◆ **Aim**
In the passage on center embedding, rewrite the part between "A man that a woman loves" and "to their predicates.", inclusive, changing "woman" to "girl".

◆ **Page extract**
•••

= Center embedding =

Process of embedding one phrase in another

In linguistics, center embedding is the process of embedding a phrase in the middle of another phrase of the same type. This often leads to difficulty with parsing which would be difficult to explain on grammatical grounds alone. The most frequently used example involves embedding a relative clause inside another one as in:

 A man that a woman loves $\Rightarrow$
 A man that a woman that a child knows loves $\Rightarrow$
 A man that a woman that a child that a bird saw knows loves $\Rightarrow$
 A man that a woman that a child that a bird that I heard saw knows loves

In theories of natural language parsing, the difficulty with multiple center embedding is thought to arise from limitations of the human short term memory. In order to process multiple center embeddings, we have to store many subjects in order to connect them to their predicates.

An interesting theoretical point is that sentences with multiple center embedding are grammatical, but unacceptable. Such examples are behind Noam Chomsky's comment that, "Languages are not 'designed for parsability' ... we may say that languages, as such, are not usable."

Some researchers (such as Peter Reich) came up with theories that though single center embedding is acceptable (as in "the man that boy kicked is a friend of mine"), double center embedding is not. The linguist Anne De Roeck and colleagues provided a counter-example: "Isn't it true that example-sentences that people that you know produce are more likely to be accepted?" (De Roeck et al., 1982).

•••

◆ **Material**
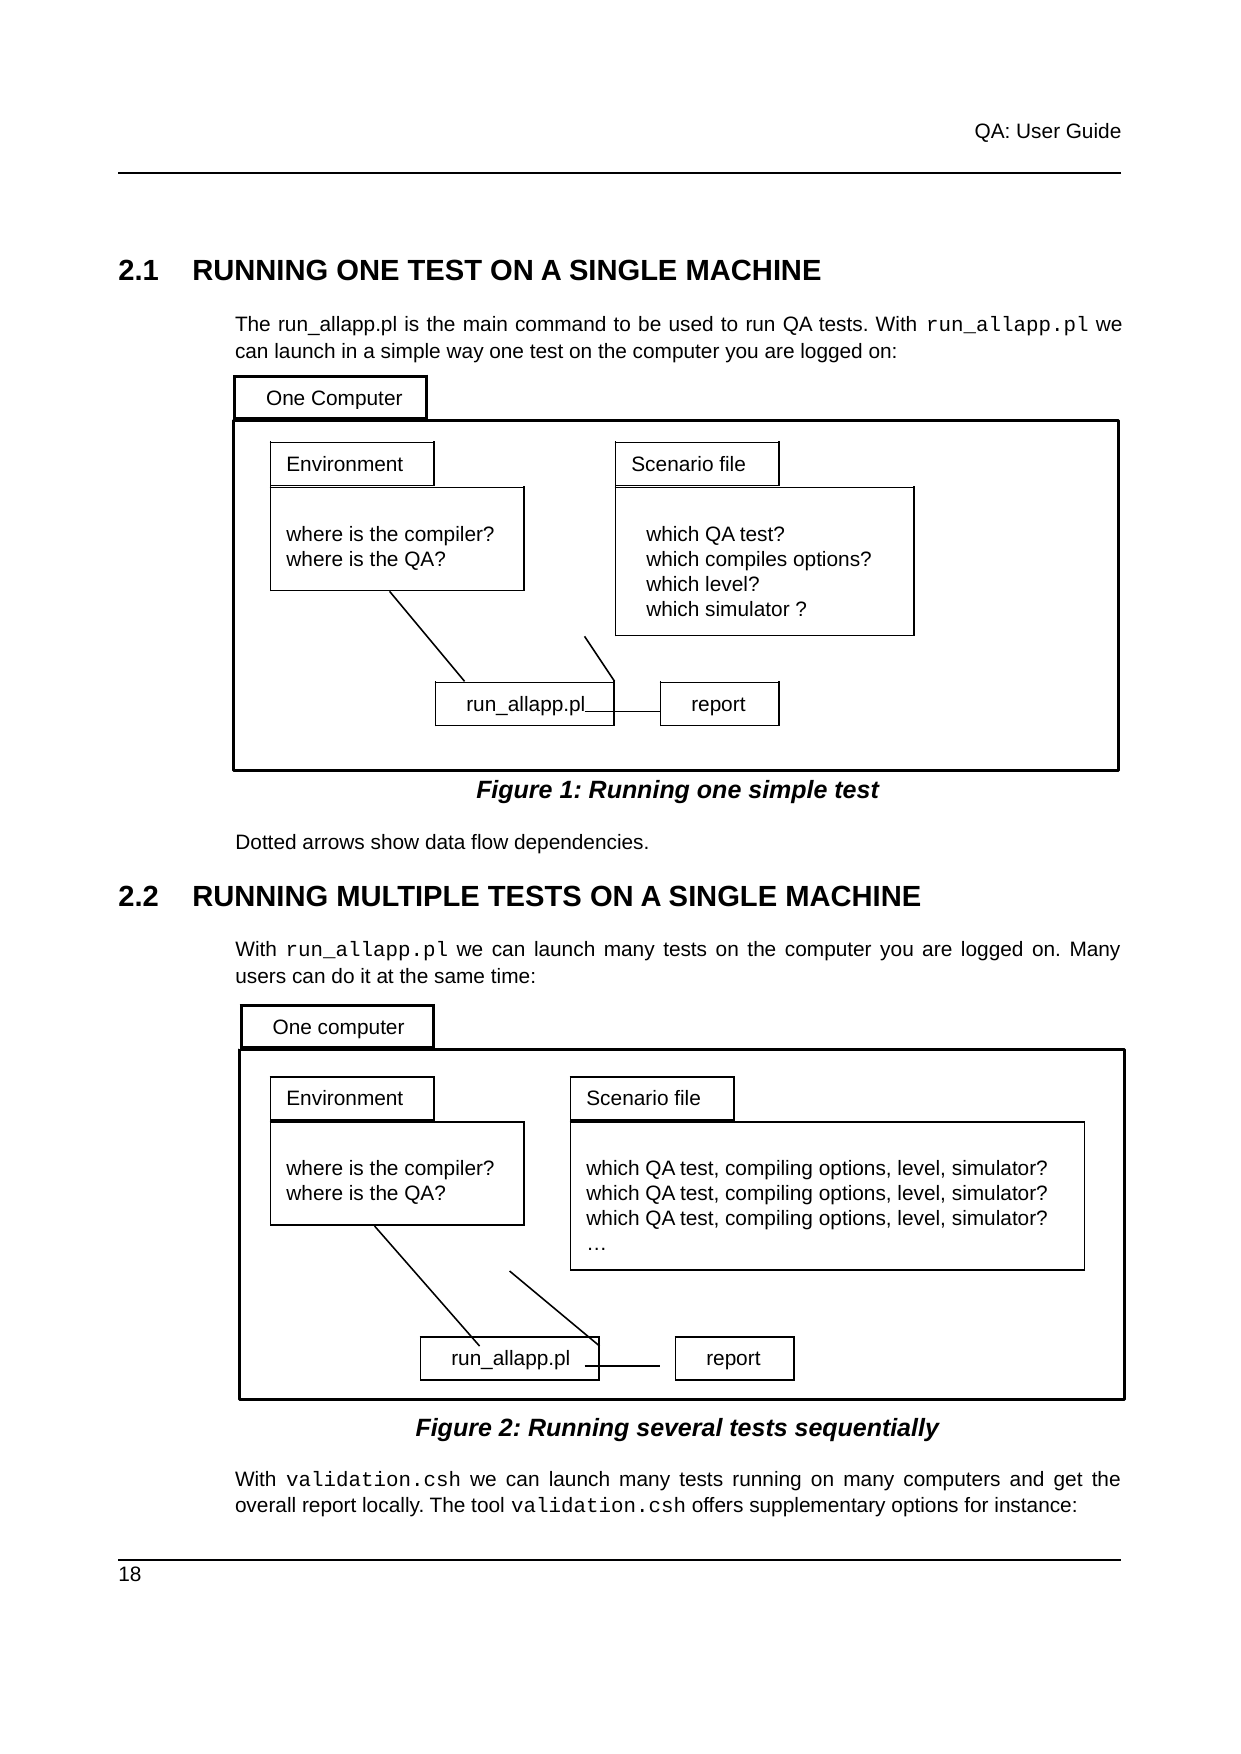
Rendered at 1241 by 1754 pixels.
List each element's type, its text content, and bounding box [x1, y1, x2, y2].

•••

◆ **Reply to the exercise**
A man that a girl loves $\Rightarrow$
 A man that a girl that a child knows loves $\Rightarrow$
 A man that a girl that a child that a bird saw knows loves $\Rightarrow$
 A man that a girl that a child that a bird that I heard saw knows loves

In theories of natural language parsing, the difficulty with multiple center embedding is thought to arise from limitations of the human short term memory. In order to process multiple center embeddings, we have to store many subjects in order to connect them to their predicates.